Page 69 of Cherish

I was going to tell him to fuck off, but his last words soften me. Though not enough for me to start talking. “That’s between me and my future wife.” I sip the coffee, the liquid bitter on my tongue.

“I know that look, Jason. I’ve seen it on my own face. What has you so scared of losing everything?”

“I’m not going to lose anything. We’re getting married. That’s the opposite of losing.”

He drives through the intersection without responding to my last words. I relax my shoulders, relieved at his lack of response. Unfortunately, my relief is short-lived.

“When’s the wedding?” It’s a simple and reasonable question, but coming from him, I know it’s nothing less than part of his interrogation.

“Soon. Wednesday. We’ll have a bigger wedding in a few months.”

“Mm-hmm,” he says, turning his eyes from me to the street. “You get engaged a few days after her first party blew up in your face, which was just a few days ago. You manage to get her to agree to marry you, but you’re rushing her to city hall instead of giving her the wedding she deserves.”

“You’re not listening,” I say a little bit more loudly than I should have. “I just told you we’re going to have a wedding in a few months.”

“I heard you. What’s the rush then? And don’t skirt around it, please. I’m a man who fell in love with another woman while I was married. There’s nothing you can tell me that will shock me or make me judge you. Consider me a friend.”

I scoff at that. “Do you interrogate all your friends? I’m not like you. I never and would never cheat on Alex. I have a past, and I did things I’m not proud of.”

“I know what that’s like. And no, I’m not ashamed of my time with Mariah and creating Alex. I’m ashamed I let Mariah go.”

“Well, your son was sick, and you didn’t know she was pregnant. No one will blame you for your choice.”

We’re quiet, and as he approaches an intersection to make a right turn, he looks at me waiting for me to speak. I’m not sure if this is his good cop routine, but I know the look of tenacity when I see it. He won’t stop, and if Natalie is telling the truth, there will be no hiding what’s to come.

“Natalie, my ex, she turned up at my house the night of the first party. Pregnant. She says it’s mine. To make things even more complicated, she’s married.” It’s a relief to say those words out loud to someone whose sole purpose is not to tell me that everything will be okay.

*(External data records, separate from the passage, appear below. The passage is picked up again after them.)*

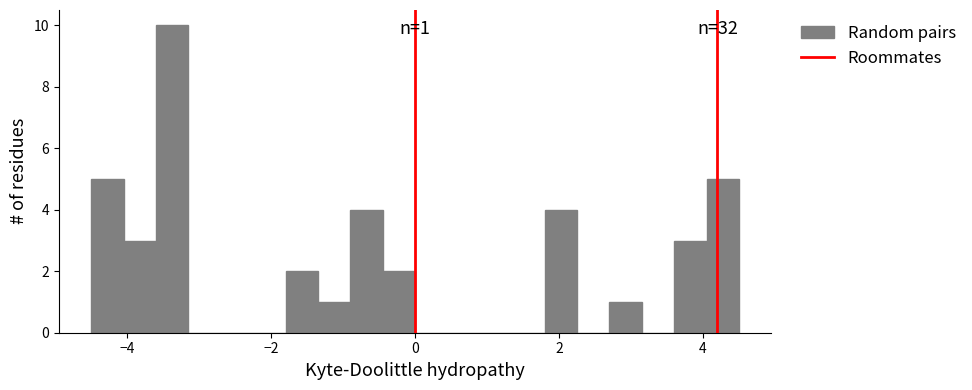

Around what value on the x-axis is the tallest bar? Give the approximate position of its centre, as read against the axis.

-3.4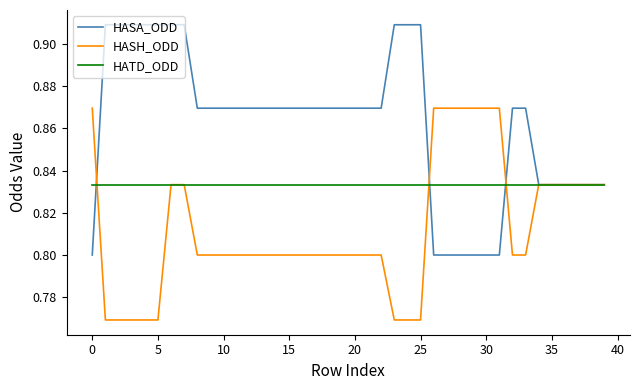

Which series has the largest range (max minus min)?

HASA_ODD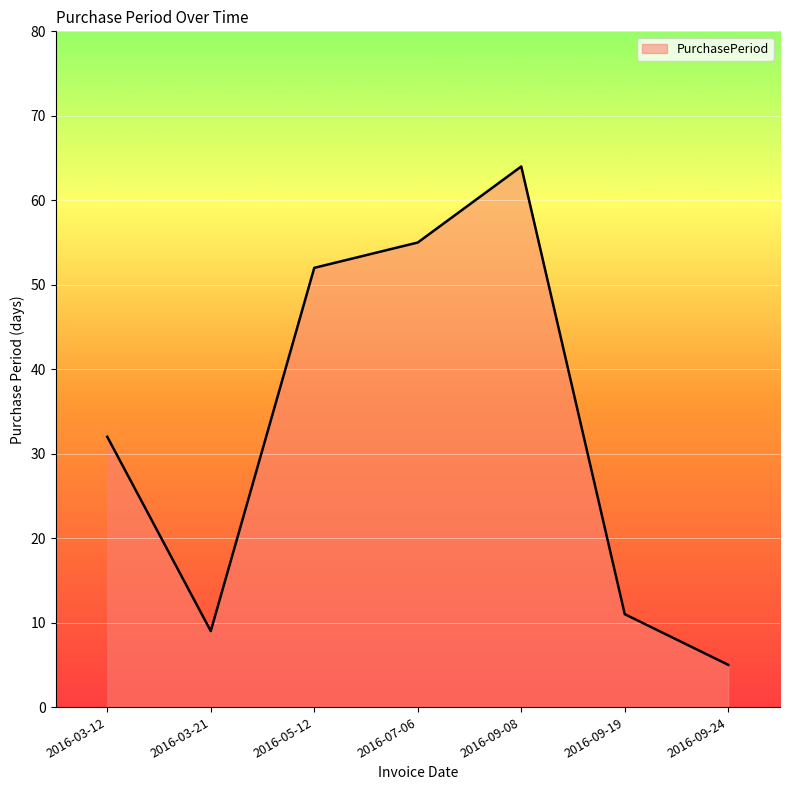

What is the sum of all values?

228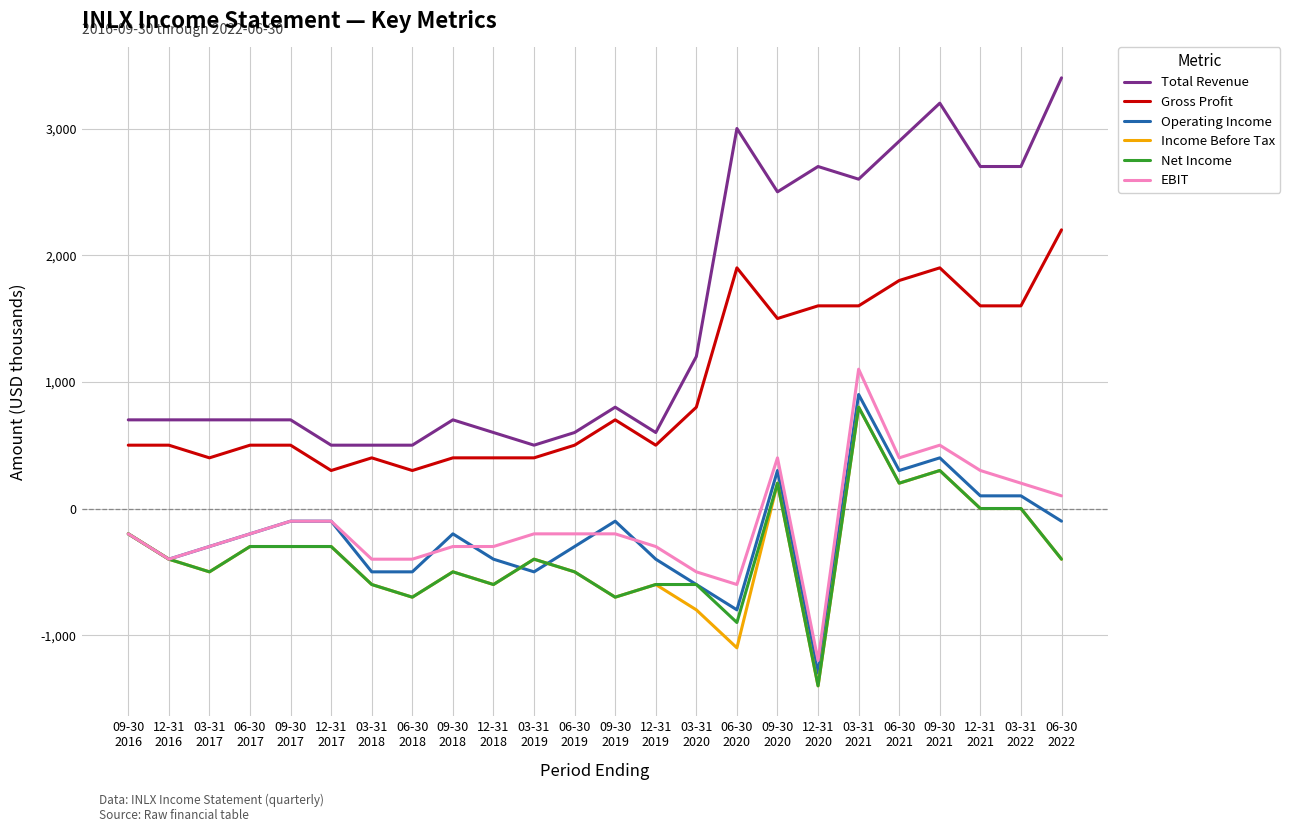

Which series has the largest total across all categories?

Total Revenue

To his word, he doesn’t appear to be fazed by my confession. His facial expression doesn’t change at all, and after several minutes, he lets out a long whistle just as he pulls up and parks across the street from the hospital.

“I love her, sir. She’s agreed to marry me, regardless of what the paternity test says.”

“But you want to lock her down just in case. It’s harder to run when the law’s involved.”

I nod.

“Listen, I won’t be a hypocrite and give you a lecture about being with a married woman. But I don’t think Alex is a runner.”

“Natalie wasn’t married yet, but I suspected she had someone. And Alex did run after it happened. I didn’t know where she was for four days. Each day was like ten years off my life.”

“But she came back and agreed to marry you. She needed time and space. And there’s nothing wrong with that. She loves you too. I can see it. Her mother used to look at me the same way she looks at you. Families come in all varieties these days. It’s not like when I was your age, but she deserves more than a courthouse wedding in the middle of the week. Is she trouble? Your ex? Will she harm my daughter?”

“She’s not dangerous. She’s manipulative, but she won’t physically hurt anyone.”

“Good, otherwise I’d rain all kinds of hell on her. I still might. Figure it out, Jason. Get a DNA test. If you’re the father, be a father. Let Alex help you. Make her feel included. If you’re not, you cut all ties with her, otherwise you and I will have a problem. I meant what I said about us being friends. I’ve made all kinds of mistakes in my life, son. You’ll never get any judgment from me.”

I leave his car and cross the street. When I turn around, his car is gone. It’s not until I’m changing into my scrubs that I realize I never told him which hospital I worked at.

CHAPTER 45

ALEX

“You have to relax, carrot cake. He’s fussy because you’re tense. Here, let me show you.” My father takes three-month-old Owen from my arms and cradles him. Instantly, the fussing ends and he coos.

While my father rocks him back and forth, I find his pacifier. He opens wide when he sees it and I push it in slowly. I catch my dad’s eye and we both smile as the baby rubs his eyes.

After my father left our house on Saturday, I saw him again first thing Monday morning. He was waiting for me when I left the house to go to work. He drove us to a lab where he paid extra to have the DNA results rushed. Twenty-four hours later, I had a father, a brother, a sister-in-law, a sister, a brother-in-law and two nephews.

Tina has everyone over at her house in Watertown for dinner. While everyone gushed over the baby, I kept a safe distance until my brother insisted I hold him.